◆ Work task
The answer must consist of every line in the data that contains "linecap".

=== Data provided ===

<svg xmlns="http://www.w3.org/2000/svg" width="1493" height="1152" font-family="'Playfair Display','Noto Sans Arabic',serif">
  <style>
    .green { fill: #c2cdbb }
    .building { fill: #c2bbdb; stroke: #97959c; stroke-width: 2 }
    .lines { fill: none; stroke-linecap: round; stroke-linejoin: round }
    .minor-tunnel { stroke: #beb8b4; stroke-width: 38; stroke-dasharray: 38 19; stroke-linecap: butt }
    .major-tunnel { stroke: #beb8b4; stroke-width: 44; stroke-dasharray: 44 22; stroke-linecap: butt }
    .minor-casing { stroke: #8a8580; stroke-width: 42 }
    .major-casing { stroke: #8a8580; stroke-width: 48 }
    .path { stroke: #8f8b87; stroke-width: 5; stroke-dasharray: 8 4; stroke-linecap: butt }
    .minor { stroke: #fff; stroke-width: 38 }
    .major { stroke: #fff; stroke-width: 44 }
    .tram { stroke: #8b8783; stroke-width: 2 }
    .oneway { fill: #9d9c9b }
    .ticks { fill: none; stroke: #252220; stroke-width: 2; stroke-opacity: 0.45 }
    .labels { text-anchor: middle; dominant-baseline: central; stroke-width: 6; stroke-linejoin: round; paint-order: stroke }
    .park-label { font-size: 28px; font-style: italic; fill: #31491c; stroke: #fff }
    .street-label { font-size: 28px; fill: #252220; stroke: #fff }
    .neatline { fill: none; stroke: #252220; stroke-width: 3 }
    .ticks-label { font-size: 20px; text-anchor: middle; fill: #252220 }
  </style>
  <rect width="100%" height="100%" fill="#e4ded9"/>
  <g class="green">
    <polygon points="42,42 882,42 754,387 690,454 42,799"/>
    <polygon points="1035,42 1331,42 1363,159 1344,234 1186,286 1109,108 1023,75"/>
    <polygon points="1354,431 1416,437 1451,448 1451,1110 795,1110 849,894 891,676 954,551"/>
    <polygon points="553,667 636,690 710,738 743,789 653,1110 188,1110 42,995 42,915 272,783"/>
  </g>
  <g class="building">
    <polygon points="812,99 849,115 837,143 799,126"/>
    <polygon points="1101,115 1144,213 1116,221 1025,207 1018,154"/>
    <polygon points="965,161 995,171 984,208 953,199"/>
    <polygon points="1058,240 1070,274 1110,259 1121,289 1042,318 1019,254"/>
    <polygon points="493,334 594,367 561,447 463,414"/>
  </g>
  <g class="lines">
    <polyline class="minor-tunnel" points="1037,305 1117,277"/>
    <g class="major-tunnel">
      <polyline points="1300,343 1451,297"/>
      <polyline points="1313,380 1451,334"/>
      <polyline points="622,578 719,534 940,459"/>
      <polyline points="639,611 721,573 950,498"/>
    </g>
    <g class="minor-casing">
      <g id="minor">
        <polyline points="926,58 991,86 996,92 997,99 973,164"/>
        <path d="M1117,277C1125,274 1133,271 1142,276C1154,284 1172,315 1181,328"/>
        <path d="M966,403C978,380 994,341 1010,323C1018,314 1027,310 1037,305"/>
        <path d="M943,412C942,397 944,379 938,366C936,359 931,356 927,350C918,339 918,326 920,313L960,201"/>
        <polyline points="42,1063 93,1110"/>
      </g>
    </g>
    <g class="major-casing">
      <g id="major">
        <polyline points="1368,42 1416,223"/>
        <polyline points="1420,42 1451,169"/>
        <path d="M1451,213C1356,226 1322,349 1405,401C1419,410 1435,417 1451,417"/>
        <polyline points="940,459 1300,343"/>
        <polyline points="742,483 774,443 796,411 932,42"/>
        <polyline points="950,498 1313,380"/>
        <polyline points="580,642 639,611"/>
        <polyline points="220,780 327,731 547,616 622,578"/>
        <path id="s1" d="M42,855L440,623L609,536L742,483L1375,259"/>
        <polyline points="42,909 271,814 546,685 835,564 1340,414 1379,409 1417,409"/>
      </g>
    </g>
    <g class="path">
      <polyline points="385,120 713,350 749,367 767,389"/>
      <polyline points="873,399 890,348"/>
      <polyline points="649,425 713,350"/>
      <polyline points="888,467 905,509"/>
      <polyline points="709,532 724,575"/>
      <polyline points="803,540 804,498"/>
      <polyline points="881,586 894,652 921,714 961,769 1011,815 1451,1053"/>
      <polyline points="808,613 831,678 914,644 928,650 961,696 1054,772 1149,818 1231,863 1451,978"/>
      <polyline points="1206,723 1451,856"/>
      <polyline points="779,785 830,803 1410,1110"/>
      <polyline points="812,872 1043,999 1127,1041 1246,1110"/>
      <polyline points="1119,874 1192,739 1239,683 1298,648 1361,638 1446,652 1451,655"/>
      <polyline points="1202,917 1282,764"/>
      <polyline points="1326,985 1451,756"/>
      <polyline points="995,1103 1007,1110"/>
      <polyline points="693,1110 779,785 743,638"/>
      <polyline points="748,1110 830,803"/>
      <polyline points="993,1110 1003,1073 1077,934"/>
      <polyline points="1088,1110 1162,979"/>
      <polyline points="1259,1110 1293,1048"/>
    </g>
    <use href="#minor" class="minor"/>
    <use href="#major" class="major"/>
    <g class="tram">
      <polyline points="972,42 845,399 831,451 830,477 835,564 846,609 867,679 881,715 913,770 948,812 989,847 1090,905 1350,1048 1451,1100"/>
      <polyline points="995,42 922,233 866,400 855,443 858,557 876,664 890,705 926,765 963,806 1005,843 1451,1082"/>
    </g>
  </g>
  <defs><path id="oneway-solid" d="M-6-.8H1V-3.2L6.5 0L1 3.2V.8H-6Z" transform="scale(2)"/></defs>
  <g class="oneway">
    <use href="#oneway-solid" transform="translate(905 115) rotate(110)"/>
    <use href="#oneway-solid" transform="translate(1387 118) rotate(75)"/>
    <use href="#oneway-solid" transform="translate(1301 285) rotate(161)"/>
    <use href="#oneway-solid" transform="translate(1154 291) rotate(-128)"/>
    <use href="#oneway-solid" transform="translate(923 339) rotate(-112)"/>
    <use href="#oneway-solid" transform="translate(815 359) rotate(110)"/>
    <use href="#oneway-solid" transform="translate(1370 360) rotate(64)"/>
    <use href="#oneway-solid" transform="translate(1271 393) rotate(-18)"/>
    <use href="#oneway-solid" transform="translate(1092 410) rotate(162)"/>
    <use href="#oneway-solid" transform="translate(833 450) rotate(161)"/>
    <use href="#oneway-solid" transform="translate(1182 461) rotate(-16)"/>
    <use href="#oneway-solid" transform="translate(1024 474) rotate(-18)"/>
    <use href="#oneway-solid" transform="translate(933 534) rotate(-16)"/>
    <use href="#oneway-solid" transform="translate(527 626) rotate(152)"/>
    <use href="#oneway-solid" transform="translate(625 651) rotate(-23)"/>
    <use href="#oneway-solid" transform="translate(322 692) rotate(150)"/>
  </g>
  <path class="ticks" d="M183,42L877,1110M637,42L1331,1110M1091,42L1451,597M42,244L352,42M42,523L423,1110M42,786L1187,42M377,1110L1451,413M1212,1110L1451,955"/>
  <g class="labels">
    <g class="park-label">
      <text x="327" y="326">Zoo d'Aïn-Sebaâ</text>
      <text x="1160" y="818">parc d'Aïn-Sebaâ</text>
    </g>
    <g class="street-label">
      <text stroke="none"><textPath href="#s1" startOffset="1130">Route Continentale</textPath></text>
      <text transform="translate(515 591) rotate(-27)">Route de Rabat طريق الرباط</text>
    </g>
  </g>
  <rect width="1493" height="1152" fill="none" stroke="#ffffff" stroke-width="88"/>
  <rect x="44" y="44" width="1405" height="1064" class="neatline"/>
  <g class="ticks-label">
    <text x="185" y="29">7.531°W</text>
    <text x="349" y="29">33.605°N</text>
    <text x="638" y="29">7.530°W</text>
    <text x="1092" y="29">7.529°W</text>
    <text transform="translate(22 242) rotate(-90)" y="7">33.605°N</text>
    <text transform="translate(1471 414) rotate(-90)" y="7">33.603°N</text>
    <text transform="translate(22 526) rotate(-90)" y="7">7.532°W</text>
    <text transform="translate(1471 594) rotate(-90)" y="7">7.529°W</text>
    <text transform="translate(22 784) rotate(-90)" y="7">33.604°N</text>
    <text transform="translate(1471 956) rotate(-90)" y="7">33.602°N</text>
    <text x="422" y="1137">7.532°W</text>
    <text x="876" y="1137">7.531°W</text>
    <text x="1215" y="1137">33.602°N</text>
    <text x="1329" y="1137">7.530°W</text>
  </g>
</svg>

===

◆ Solution
    .lines { fill: none; stroke-linecap: round; stroke-linejoin: round }
    .minor-tunnel { stroke: #beb8b4; stroke-width: 38; stroke-dasharray: 38 19; stroke-linecap: butt }
    .major-tunnel { stroke: #beb8b4; stroke-width: 44; stroke-dasharray: 44 22; stroke-linecap: butt }
    .path { stroke: #8f8b87; stroke-width: 5; stroke-dasharray: 8 4; stroke-linecap: butt }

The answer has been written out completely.